After installing your new U-Boot (with updated DT):

• Boot into Ubuntu 24.04 on Tachyon.
• Check the effects of your changes:
• For new devices: see if they appear. For example, if you enabled an I2C device driver, does dmesg show it probed? Does ls /dev show a new device (like /dev/i2c-… or a new gpiochip for an expander)?
• For GPIO/LED: does /sys/class/leds/ now contain “tachyon:status”? Can you control it by writing to the brightness file?
• For interfaces like SPI/UART: can you open the device or see it with ls -l /dev (e.g., /dev/spidev* or /dev/ttyXYZ).
• If enabling display or camera, you might see different behavior (though those often require driver code too).
• If something crashes or doesn’t behave right, you might need to revise the DTS. Check dmesg for errors. The kernel will often log warnings if a device tree node is malformed or a driver can’t bind (for example, Failed to probe…).

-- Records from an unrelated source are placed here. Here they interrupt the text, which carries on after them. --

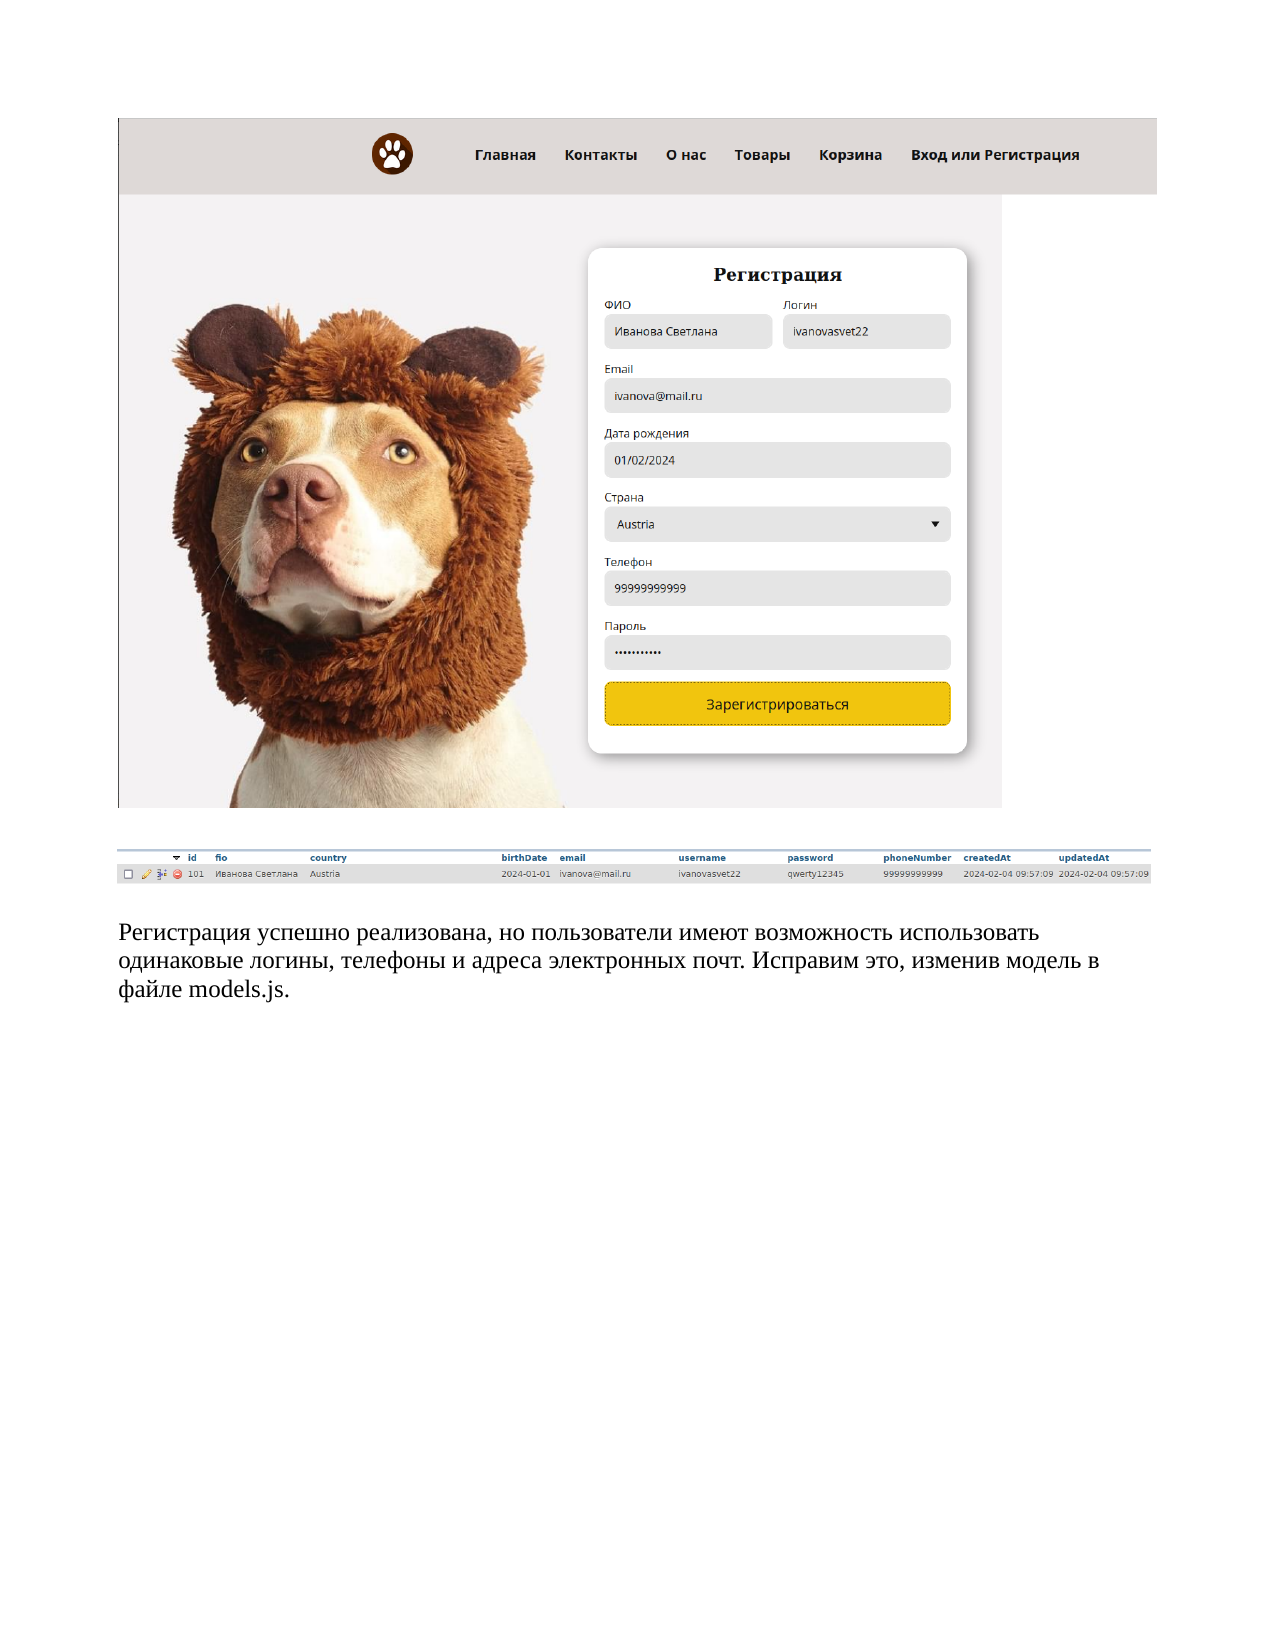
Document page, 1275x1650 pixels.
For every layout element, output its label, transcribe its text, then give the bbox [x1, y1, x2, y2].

text Регистрация успешно реализована, но пользователи имеют возможность использовать одинаковые логины, телефоны и адреса электронных почт. Исправим это, изменив модель в файле models.js. [118, 917, 1157, 1003]
picture [115, 849, 1154, 888]
picture [118, 118, 1157, 808]
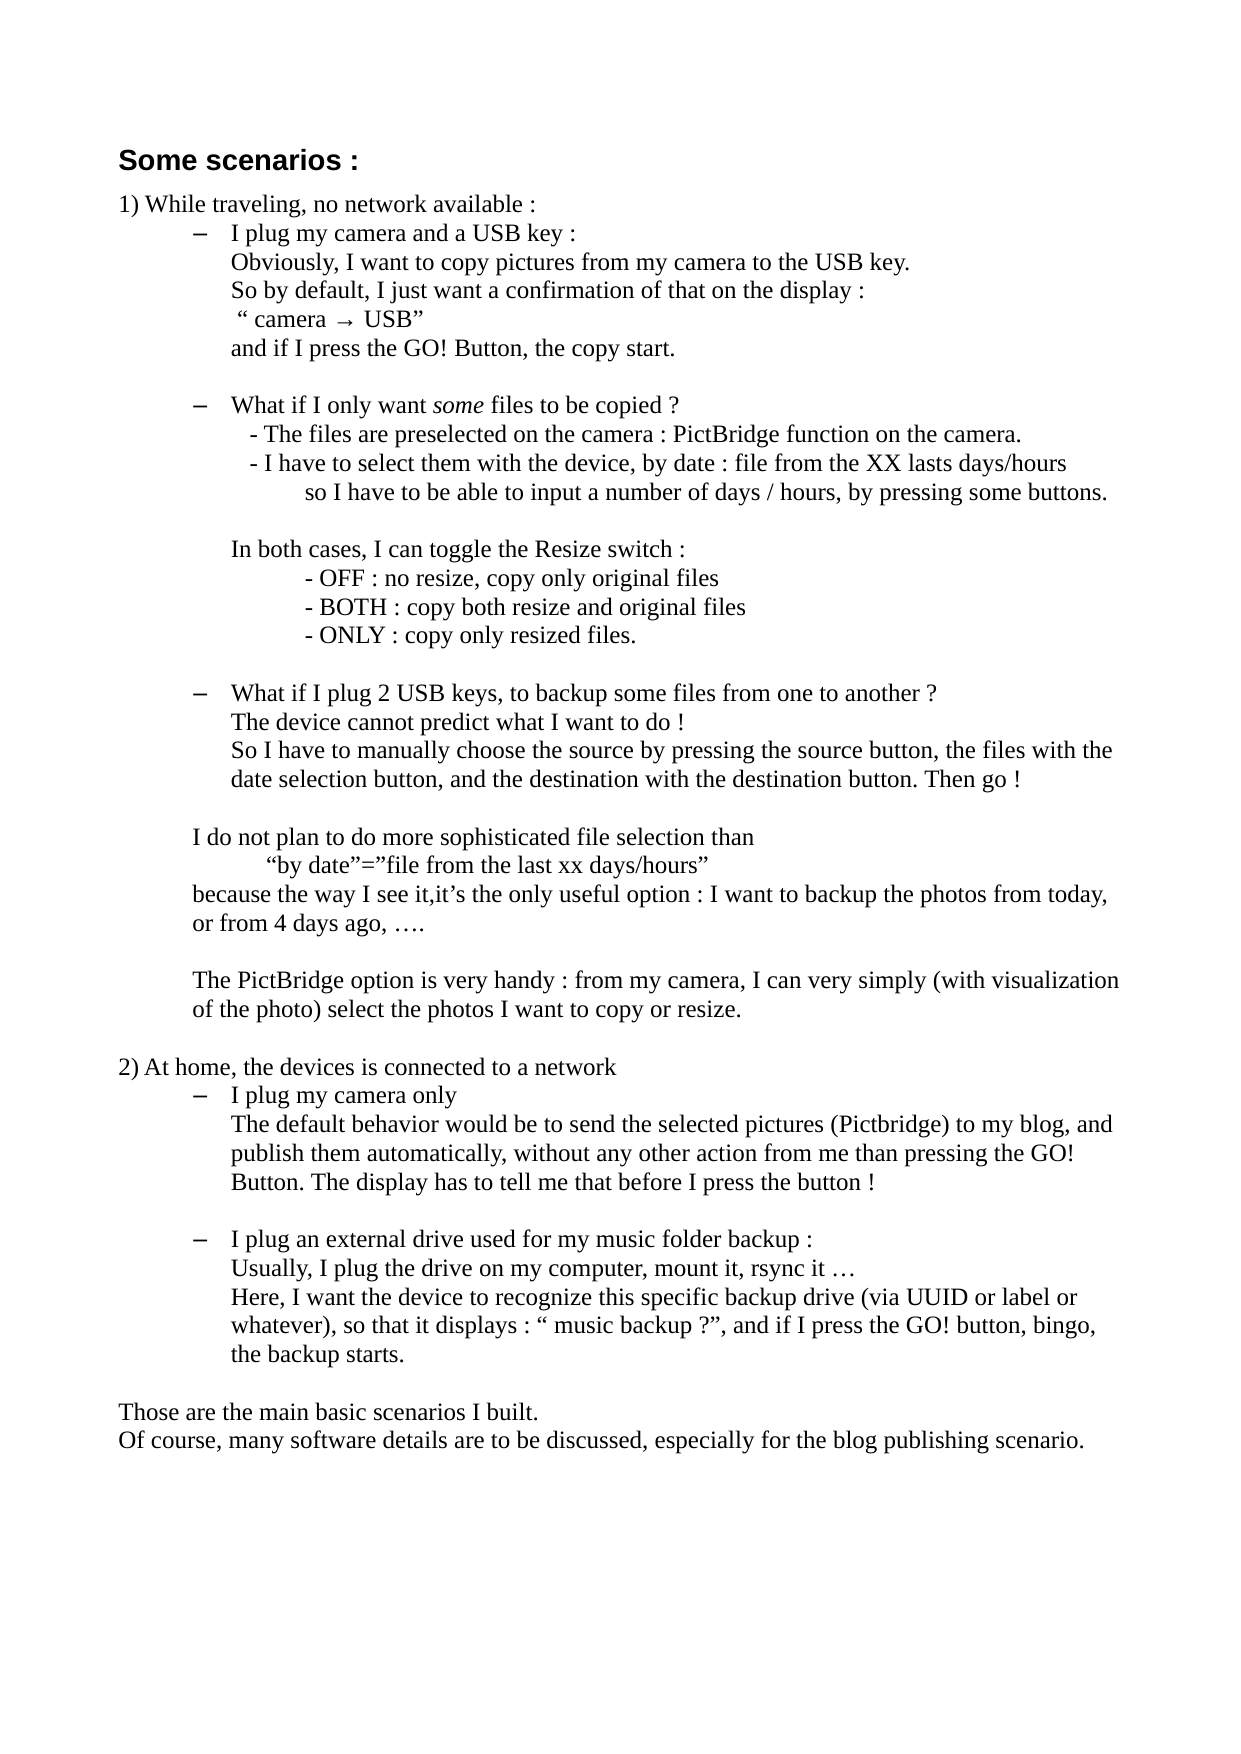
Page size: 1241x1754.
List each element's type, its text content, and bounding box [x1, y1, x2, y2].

text Those are the main basic scenarios I built. [118, 1397, 1122, 1425]
text The PictBridge option is very handy : from my camera, I can very simply (with visualization of the photo) select the photos I want to copy or resize. [118, 965, 1122, 1023]
text 2) At home, the devices is connected to a network [118, 1052, 1122, 1080]
list What if I plug 2 USB keys, to backup some files from one to another ? The device cannot predict what I want to do ! So I have to manually choose the source by pressing the source button, the files with the date selection button, and the destination with the destination button. Then go ! [193, 678, 1122, 793]
text 1) While traveling, no network available : [118, 189, 1122, 218]
text Of course, many software details are to be discussed, especially for the blog publishing scenario. [118, 1425, 1122, 1454]
subtitle Some scenarios : [118, 143, 1122, 177]
list I plug my camera only The default behavior would be to send the selected pictures (Pictbridge) to my blog, and publish them automatically, without any other action from me than pressing the GO! Button. The display has to tell me that before I press the button ! [193, 1080, 1122, 1224]
list What if I only want some files to be copied ? - The files are preselected on the camera : PictBridge function on the camera. - I have to select them with the device, by date : file from the XX lasts days/hours so I have to be able to input a number of days / hours, by pressing some buttons. In both cases, I can toggle the Resize switch : - OFF : no resize, copy only original files - BOTH : copy both resize and original files - ONLY : copy only resized files. [193, 390, 1122, 678]
text I do not plan to do more sophisticated file selection than “by date”=”file from the last xx days/hours” [118, 822, 1122, 879]
list I plug an external drive used for my music folder backup : Usually, I plug the drive on my computer, mount it, rsync it … Here, I want the device to recognize this specific backup drive (via UUID or label or whatever), so that it displays : “ music backup ?”, and if I press the GO! button, bingo, the backup starts. [193, 1224, 1122, 1368]
text because the way I see it,it’s the only useful option : I want to backup the photos from today, or from 4 days ago, …. [118, 879, 1122, 937]
list I plug my camera and a USB key : [193, 218, 1122, 247]
list Obviously, I want to copy pictures from my camera to the USB key. So by default, I just want a confirmation of that on the display : “ camera → USB” and if I press the GO! Button, the copy start. [193, 247, 1122, 390]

Device Tree and Kernel Modules

Remember, enabling a device in DTS is one side of the coin; the other is having a driver in the kernel for that device. For example, adding a node for a device that has no driver built will do nothing visible. Make sure the kernel has the corresponding driver built (either as a module or built-in). If not, use the Kernel modification steps to enable that driver.

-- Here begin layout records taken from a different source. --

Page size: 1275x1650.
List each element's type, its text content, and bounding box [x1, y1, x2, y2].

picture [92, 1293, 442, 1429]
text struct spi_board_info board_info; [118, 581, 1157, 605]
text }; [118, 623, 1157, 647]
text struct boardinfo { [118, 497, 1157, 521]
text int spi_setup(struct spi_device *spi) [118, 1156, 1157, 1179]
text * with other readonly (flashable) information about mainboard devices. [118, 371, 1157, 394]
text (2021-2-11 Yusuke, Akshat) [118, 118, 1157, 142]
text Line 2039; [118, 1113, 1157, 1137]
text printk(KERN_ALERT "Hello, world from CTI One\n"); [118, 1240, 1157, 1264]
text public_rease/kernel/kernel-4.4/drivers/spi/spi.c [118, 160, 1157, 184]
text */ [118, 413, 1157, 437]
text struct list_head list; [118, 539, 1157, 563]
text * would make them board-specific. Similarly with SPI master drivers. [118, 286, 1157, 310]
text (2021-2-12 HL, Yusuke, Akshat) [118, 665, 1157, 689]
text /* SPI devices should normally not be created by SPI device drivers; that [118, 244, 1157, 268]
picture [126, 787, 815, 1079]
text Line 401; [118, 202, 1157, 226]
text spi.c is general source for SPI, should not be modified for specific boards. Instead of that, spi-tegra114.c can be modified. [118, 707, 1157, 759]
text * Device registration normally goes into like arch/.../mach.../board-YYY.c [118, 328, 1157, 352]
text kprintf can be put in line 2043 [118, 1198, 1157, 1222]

Submitting Device Tree Changes

If you have gotten a new part of Tachyon’s hardware working by updating the DTS, that’s great news for everyone:

• Ensure your DTS changes are clean (no unrelated whitespace or debug changes).
• Push the changes to your fork of tachyon-u-boot (or kernel, if relevant).
• Open a Pull Request explaining what the change does (e.g., Enable GPIO expander and user LED on Tachyon).
• We will review the DTS change. Sometimes, we might request confirmation of certain hardware details or testing results.
• Once merged, these improvements will be in the next builds for all users.

Device Tree contributions are among the most impactful, because they often unlock hardware functionality without requiring deep kernel hacking.